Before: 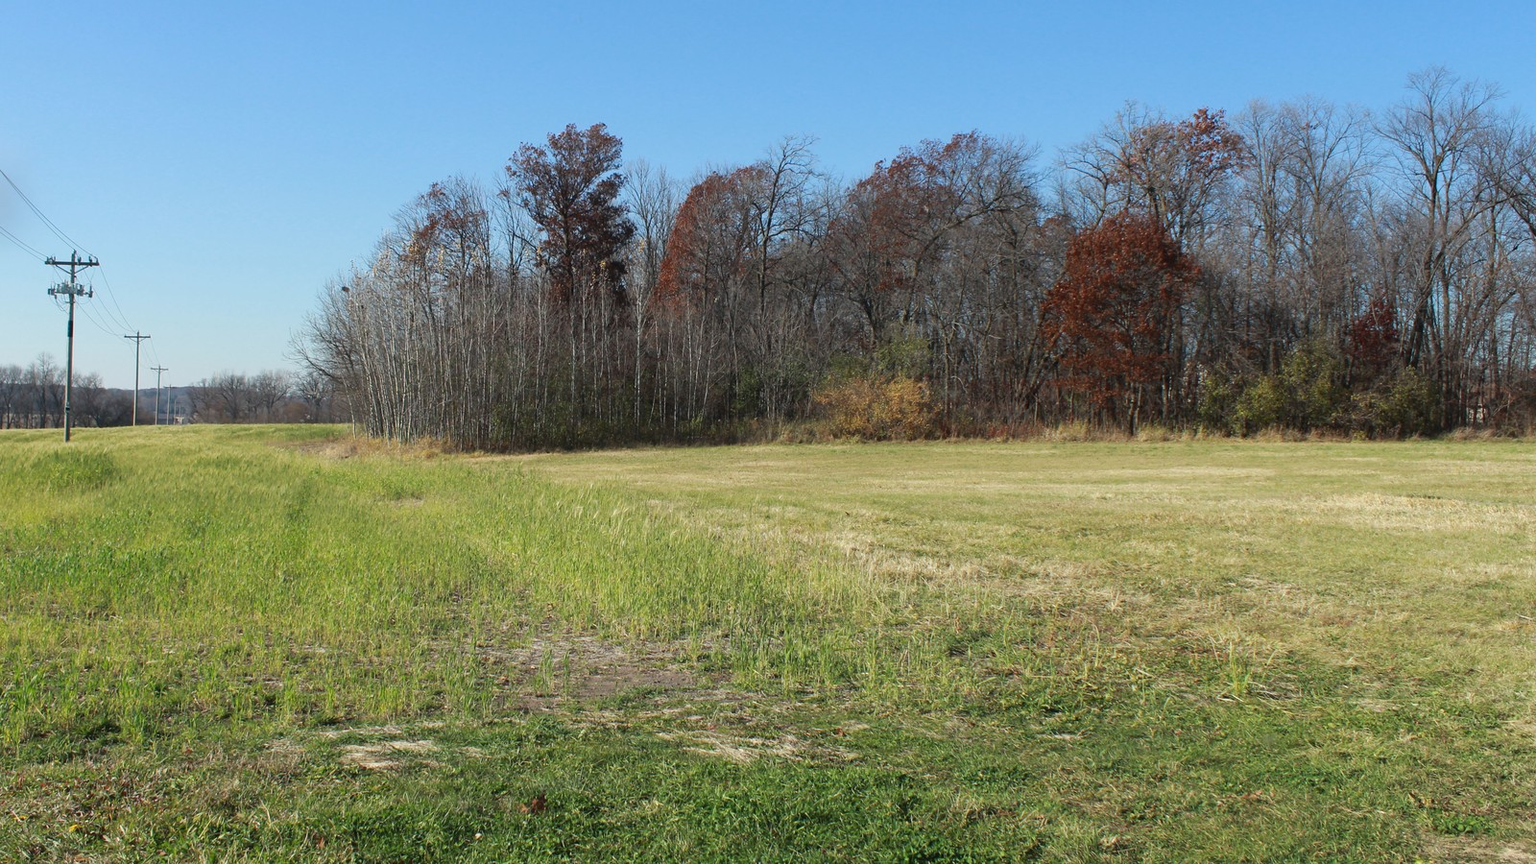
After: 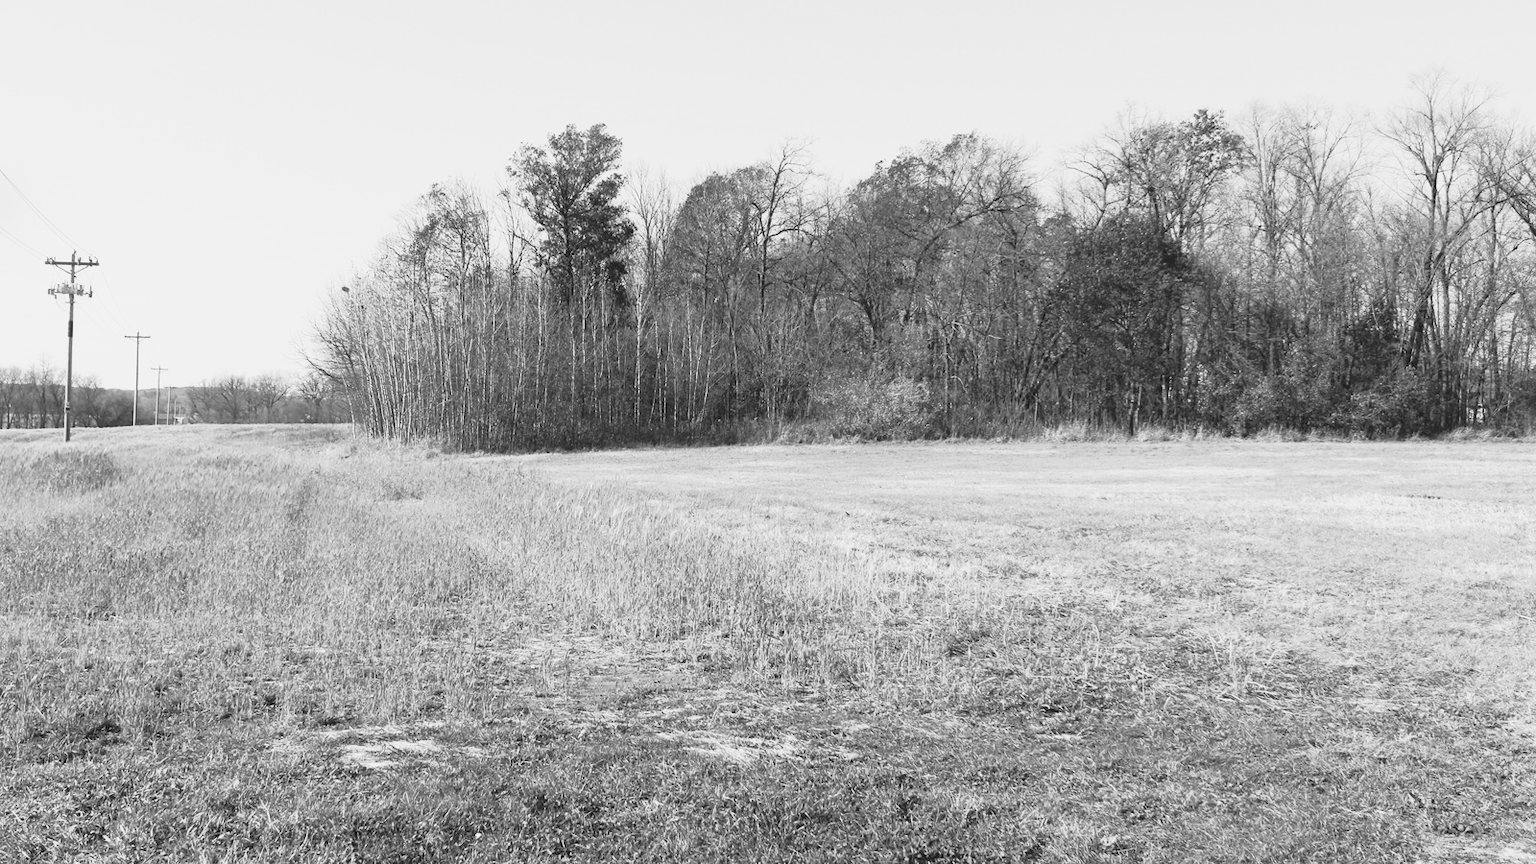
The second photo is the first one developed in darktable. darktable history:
tone curve: curves: ch0 [(0, 0.052) (0.207, 0.35) (0.392, 0.592) (0.54, 0.803) (0.725, 0.922) (0.99, 0.974)], color space Lab, independent channels, preserve colors none
color calibration "t3mujinpack channel mixer": output gray [0.18, 0.41, 0.41, 0], gray › normalize channels true, illuminant same as pipeline (D50), adaptation XYZ, x 0.346, y 0.359, gamut compression 0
┄┄┄┄┄┄
**WHAT YOU ARE ASKED TO DO**
Quote the rows verbatim from the first line up to and including the line that contains "tone curve: curves: ch0". Omit the pictures from the output.

**WRITTEN RESPONSE**
Before: 
After: 
The second photo is the first one developed in darktable. darktable history:
tone curve: curves: ch0 [(0, 0.052) (0.207, 0.35) (0.392, 0.592) (0.54, 0.803) (0.725, 0.922) (0.99, 0.974)], color space Lab, independent channels, preserve colors none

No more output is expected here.